Sam's eyes narrowed. "And what kind of storm is that," he said, though he believed he knew Miriam's answer before she opened her mouth.
Miriam let go of a soft sigh, turning her gaze inward. "When I was a girl, learning under my own grandmother, she spoke of something like this as, 'hasira ya roho', which in your language comes out as 'the anger of the spirits'. But she herself hadn't seen one, nor her teacher. Yet, here I am, and here you are."
Sam's head fell back against the chair to stare at the ceiling and trailing dregs of the incense smoke disappearing in the darkness. The coals of his frustration churned again; they apparently hadn't burned themselves out, yet. He let out a rueful huff of a laugh. "A ghost storm."
"What's that, boy?"
"You're as deranged as the rest of them." He brought his head back forward, stared at Miriam's darker face in the dark room.
But Miriam only nodded in agreement, her mouth upturned into a frown. "It's true, I overestimated my knowledge. It was all I could do, in the end, to try to protect the festival, but even that isn't certain in this storm. So I asked my family to leave. At least - " Miriam took in a deep breath then sighed, letting her shoulders go along with it. "I can join my ancestors knowing they made it away safely, and tried my hardest to the very end."

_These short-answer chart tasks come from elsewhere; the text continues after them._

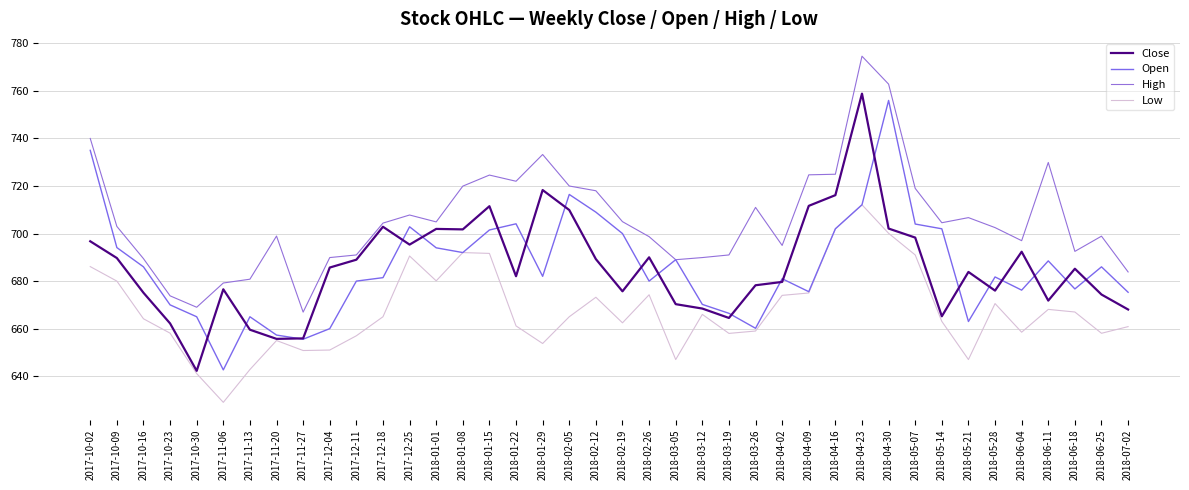

The Close series shows 692.3 at 2018-06-04. True or false?

True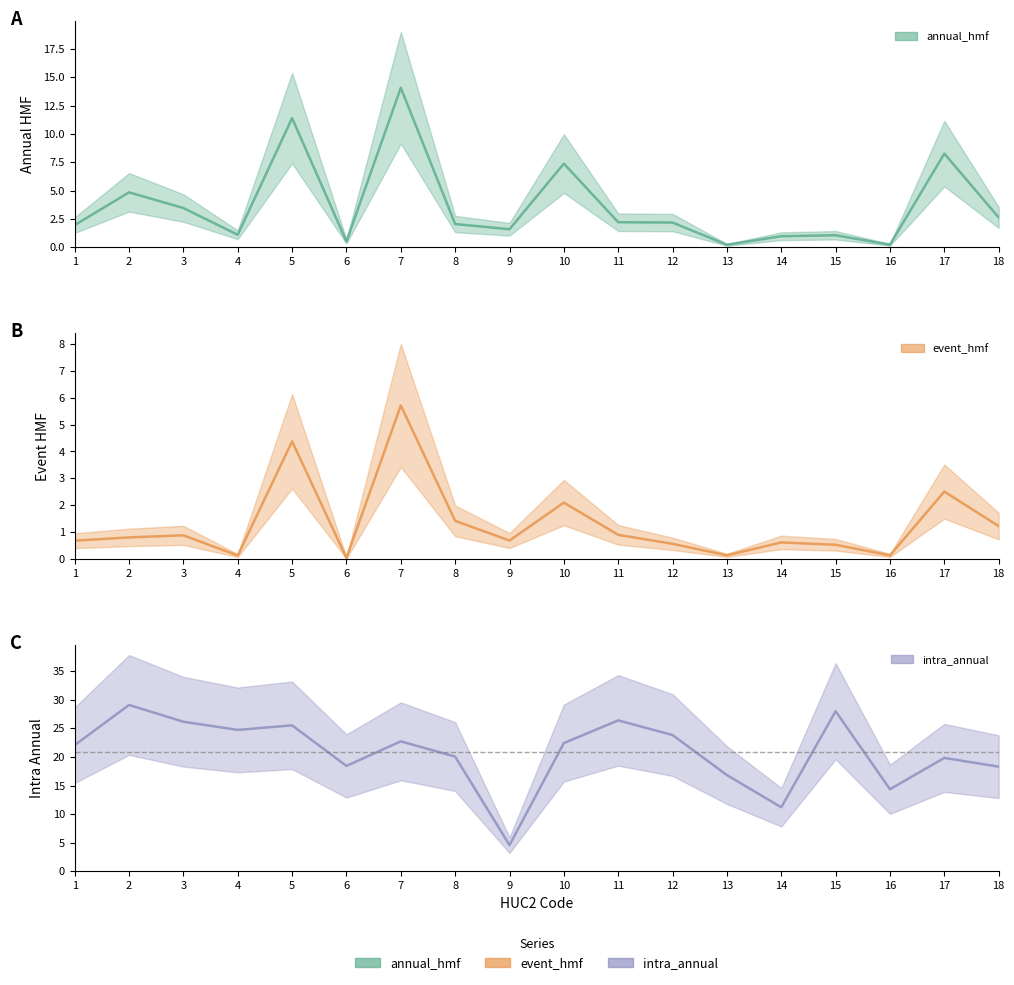

Reading left to right, transcribe all the data shown in this chart.

annual_hmf: 2.0	4.8	3.5	1.1	11.4	0.5	14.1	2.1	1.6	7.4	2.2	2.2	0.2	1.0	1.1	0.2	8.3	2.6
event_hmf: 0.7	0.8	0.9	0.1	4.4	0.0	5.7	1.4	0.7	2.1	0.9	0.6	0.1	0.6	0.5	0.1	2.5	1.2
intra_annual: 22.1	29.1	26.2	24.7	25.5	18.4	22.7	20.1	4.6	22.4	26.4	23.8	16.8	11.2	28.0	14.3	19.8	18.3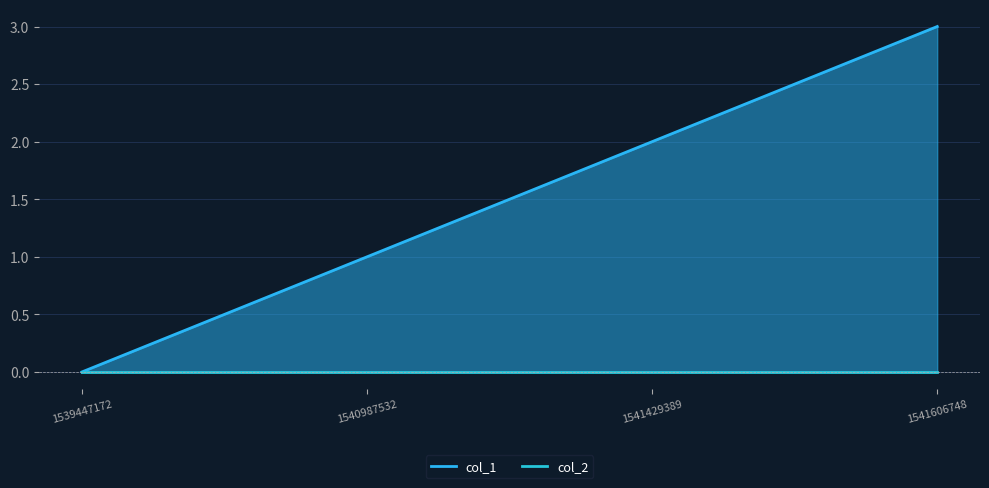

What is the value of the 3rd point from the left?

2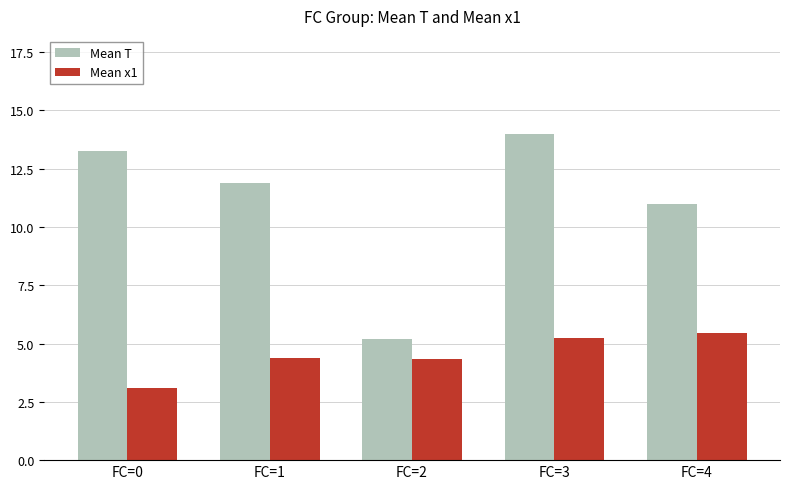

What is the difference between the maximum and minimum values in the Mean x1 series?

2.4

She smiled at Sam again. He didn't return it. This was going to be his life, he supposed, in that moment. Running until he met the next crazy person, the next monster. If it wasn't his brother, it was this woman. And if it wasn't her, then it would be people like Jameson. And when there were no more people to run into, he would get caught in storms, like this one, one after the other till his legs fell off. It would be endless: it would be dizzying. What point was there in it anymore?
Where am I going?
"Clear your head, my friend," Miriam said. It was her turn to wave her hand through the air, catching, not the smoke of the incense, but something perhaps that only she was seeing. Sam jerked back on instinct. Her frowning eyes were on his while she pushed aside…whatever it was. "You have so much inside," she said while she waved, her voice full of earnestness and her scarves fluttering at her wrist. "You must be running out of room."

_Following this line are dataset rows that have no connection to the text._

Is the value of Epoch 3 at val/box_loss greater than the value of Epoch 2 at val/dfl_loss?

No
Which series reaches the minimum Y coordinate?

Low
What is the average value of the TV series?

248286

Sam leapt from his seat. The chair caught the floor and clamored to the ground behind him as Miriam stared up at him, eyes wide in surprise. Sam's fingers were shaking, he knew, almost in time with his racing heart. Anyone else might have thought the mysterious inside of the tent was alluring but suddenly Sam felt like he was in a hell, in the middle of a fire, with anywhere other than here to be. He was breathing fast, holding Miriam's stare with his own furious one, till Ivan came out from the corner of some hidden darkness to stand behind Miriam, his arms crossed. When Sam looked he saw a protectiveness in Ivan's eyes.
"I'm not your friend," was all Sam could say.
Miriam let her hand fall. "Not with this attitude you aren't." She spared a glance behind for her grandson and raised a calm hand. Ivan gave a silent, stone-faced nod and backed away, but not into the darkness, choosing instead a place where he knew Sam could still see him. "We don't have to be friends, then, Sam, we'll keep it purely business. Show me this charm that plagues you."